*** Opening of Text excerpt ***
Yes. It’s inched up, and occasionally, the President, in his report to the faculty every year, sometimes gives a figure for the average salary of a professor. Whatever that’s been, I’ve either been just under that or just at it. So that, my old record of being in the trailing edge of the phase curve is holding. I think the regular professorships range from $15,000 or $16,000 now to $22,000, but in that range. Maybe the minimum is $14,000 now. But it’s been raised from $12,000, and at one point the top was $20,000, and I think it may have been raised also. Then the University professorships are the ones that are the plums.

Beranek:

The final question now is one think you might enjoy. I’m quite sure, from being with you for a long time, that you have enjoyed the Acoustical Society of America, and in fact would suspect that it has been one of the focal points of fun and places to report and so on. There have been some mighty interesting people in it, like uncle Harvey. Maybe you’d like to comment on the Acoustical Society of America.

Hunt:

The first meeting I attended, I think I said last time was in 1931 at Camden, RCA, which was the fifth meeting, and to the best of my knowledge I haven’t missed a meeting since then. I don’t know of anybody who has a better record of attendance, including Wallace…

Weiner:

Wallace Waterfall.

Hunt:

Well, except that Wallace covered the first—of course, he founded the Society practically, at least he was present when it was born. Well, he has the first four meetings on me. But since the fifth, I think he missed one that I didn’t. So you’re quite right, I’ve felt that this is my Society, and as a youngster, the Society was a youngster, too, so that, in no society that I know of, in the 1930s for example, could one join the Society, go to the meetings, and in such a short time, be able to call 50 percent of the people present by name, Now, I’ve lost ground on that fraction a lot since then, but it still preserves a feeling of intimacy that I don’t think is matched in any other Society that I know of. As I was asking you before we started our session today, the Society has now appointed a so-called “high level” committee of ex-presidents to review the organization and function and purposes of the Society to recommend whether there should be any changes in them. This is partly precipitated by Wallace’s incipient retirement. Should there be any changes in the organization, the Secretary’s office, and so on, and...
*** Close of Text excerpt ***
Work required
Copy word for word the stretch of the interview transcript from "The final question" through "Wallace Waterfall.". Work only from the interview transcript above.
*** Opening of Entries provided ***
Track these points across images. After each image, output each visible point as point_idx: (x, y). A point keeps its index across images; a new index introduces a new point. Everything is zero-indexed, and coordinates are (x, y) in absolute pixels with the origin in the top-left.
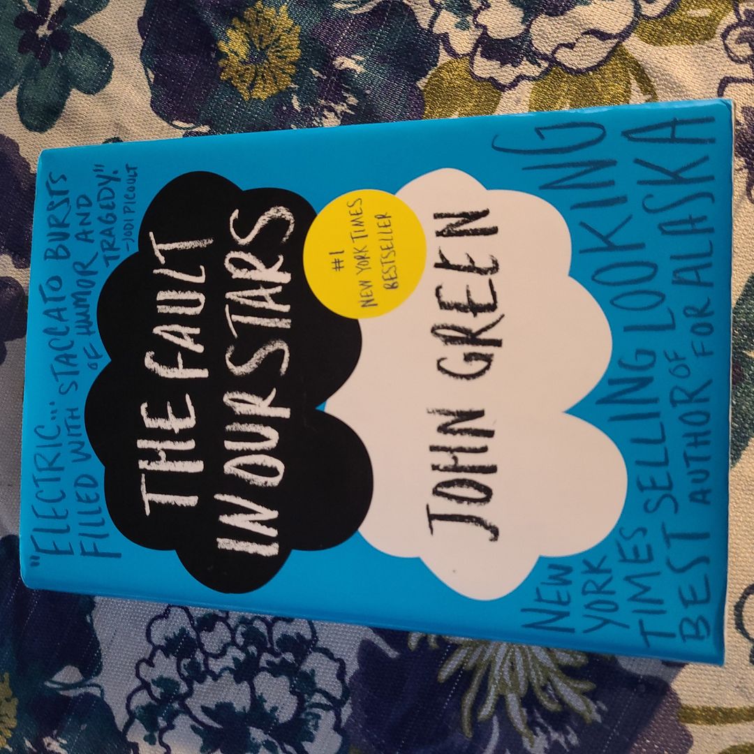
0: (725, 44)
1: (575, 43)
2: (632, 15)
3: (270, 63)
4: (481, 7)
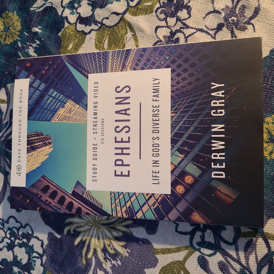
0: (156, 15)
1: (109, 17)
2: (127, 6)
3: (11, 31)
4: (78, 7)
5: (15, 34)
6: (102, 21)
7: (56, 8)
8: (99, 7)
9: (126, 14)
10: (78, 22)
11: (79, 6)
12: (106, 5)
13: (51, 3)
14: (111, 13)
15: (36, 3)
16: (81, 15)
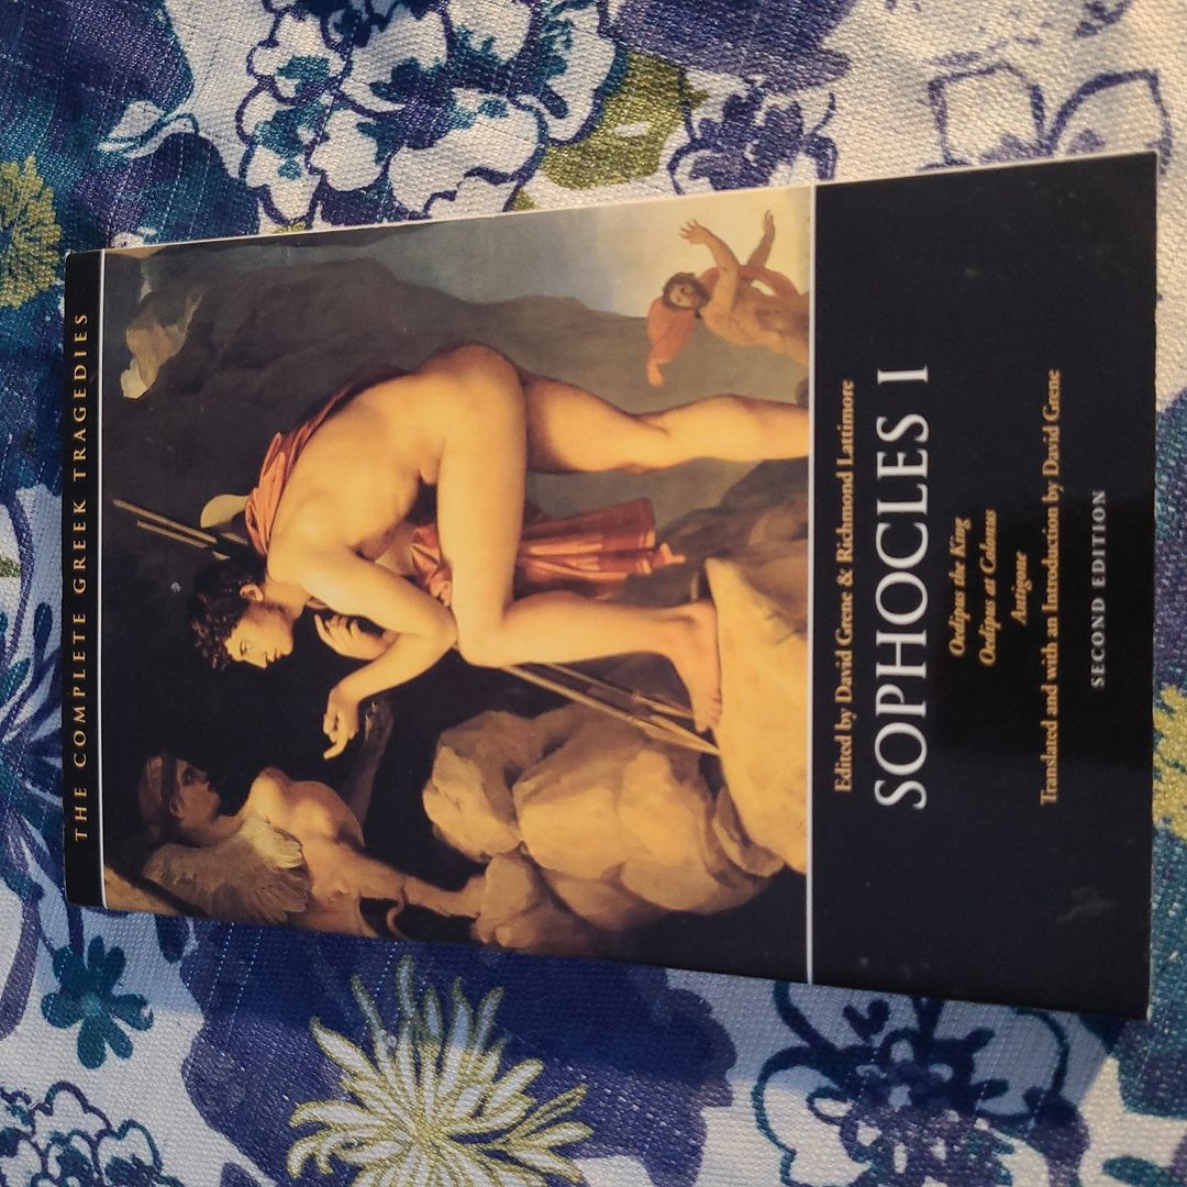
5: (42, 263)
6: (427, 207)
7: (215, 143)
8: (409, 146)
9: (535, 179)
10: (318, 215)
11: (319, 139)
12: (439, 134)
13: (190, 116)
14: (464, 171)
15: (123, 120)
16: (329, 181)
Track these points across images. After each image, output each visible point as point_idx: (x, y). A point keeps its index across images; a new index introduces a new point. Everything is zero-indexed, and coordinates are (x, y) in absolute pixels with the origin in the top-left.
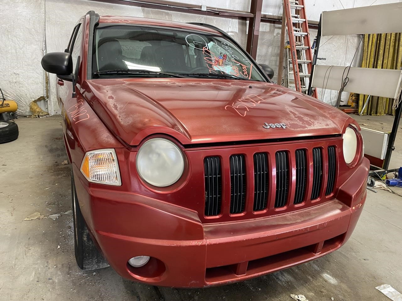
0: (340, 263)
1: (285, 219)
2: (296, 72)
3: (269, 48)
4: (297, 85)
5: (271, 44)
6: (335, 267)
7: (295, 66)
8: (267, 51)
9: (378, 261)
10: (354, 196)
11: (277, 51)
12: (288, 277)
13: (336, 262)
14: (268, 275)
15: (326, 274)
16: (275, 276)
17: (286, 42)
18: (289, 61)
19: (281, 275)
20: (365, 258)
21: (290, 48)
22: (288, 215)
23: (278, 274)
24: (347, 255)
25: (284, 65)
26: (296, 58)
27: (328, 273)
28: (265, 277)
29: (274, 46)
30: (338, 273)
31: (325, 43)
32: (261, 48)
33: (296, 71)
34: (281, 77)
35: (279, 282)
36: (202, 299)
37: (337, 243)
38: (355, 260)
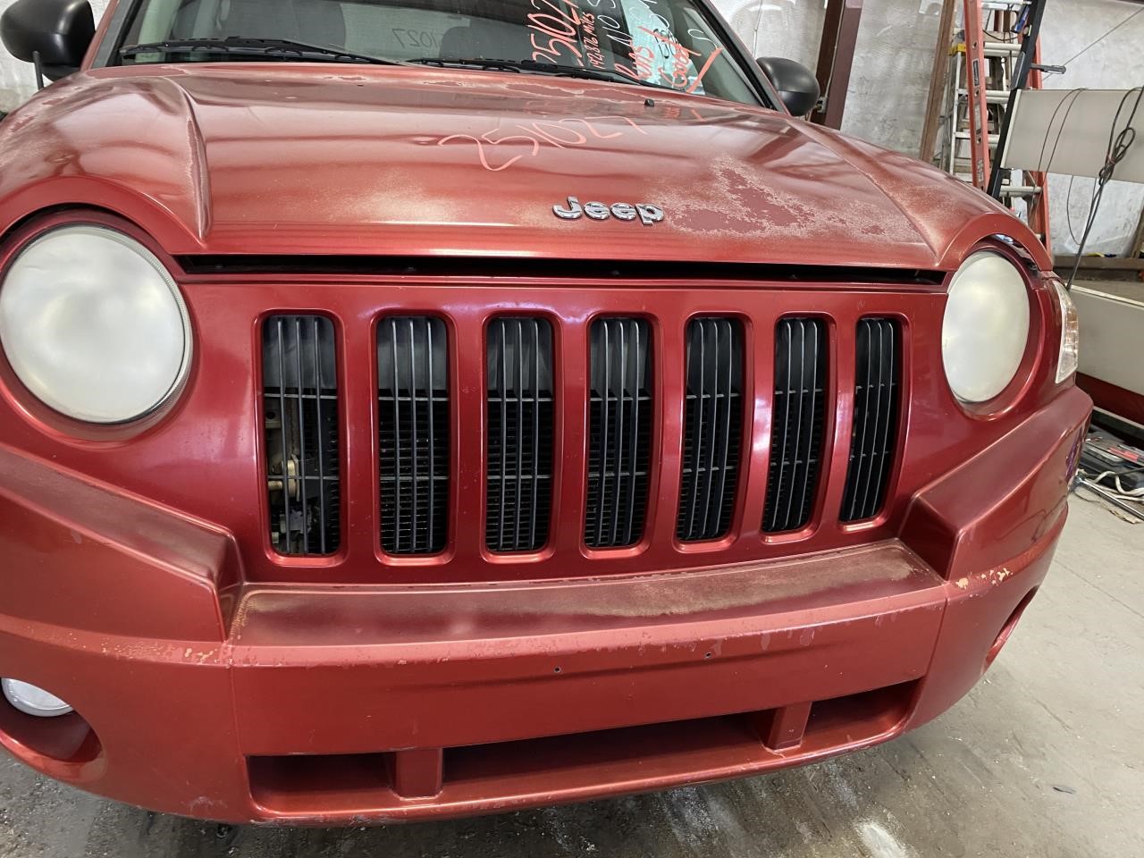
0: (948, 787)
1: (626, 596)
2: (979, 131)
3: (901, 54)
4: (979, 176)
5: (905, 42)
6: (924, 801)
7: (977, 109)
8: (892, 66)
9: (1110, 800)
10: (968, 534)
11: (925, 64)
12: (719, 816)
13: (933, 782)
14: (644, 798)
15: (874, 826)
16: (671, 806)
17: (958, 34)
18: (960, 95)
19: (697, 803)
20: (1057, 783)
21: (965, 50)
22: (646, 582)
23: (686, 799)
24: (989, 763)
25: (943, 111)
26: (983, 87)
27: (884, 822)
28: (630, 805)
29: (918, 49)
30: (928, 827)
31: (1103, 41)
32: (870, 55)
33: (978, 126)
34: (929, 150)
35: (675, 831)
36: (365, 851)
37: (884, 719)
38: (1017, 783)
*** Close of Entries provided ***
Exercise output
The final question now is one think you might enjoy. I’m quite sure, from being with you for a long time, that you have enjoyed the Acoustical Society of America, and in fact would suspect that it has been one of the focal points of fun and places to report and so on. There have been some mighty interesting people in it, like uncle Harvey. Maybe you’d like to comment on the Acoustical Society of America.

Hunt:

The first meeting I attended, I think I said last time was in 1931 at Camden, RCA, which was the fifth meeting, and to the best of my knowledge I haven’t missed a meeting since then. I don’t know of anybody who has a better record of attendance, including Wallace…

Weiner:

Wallace Waterfall.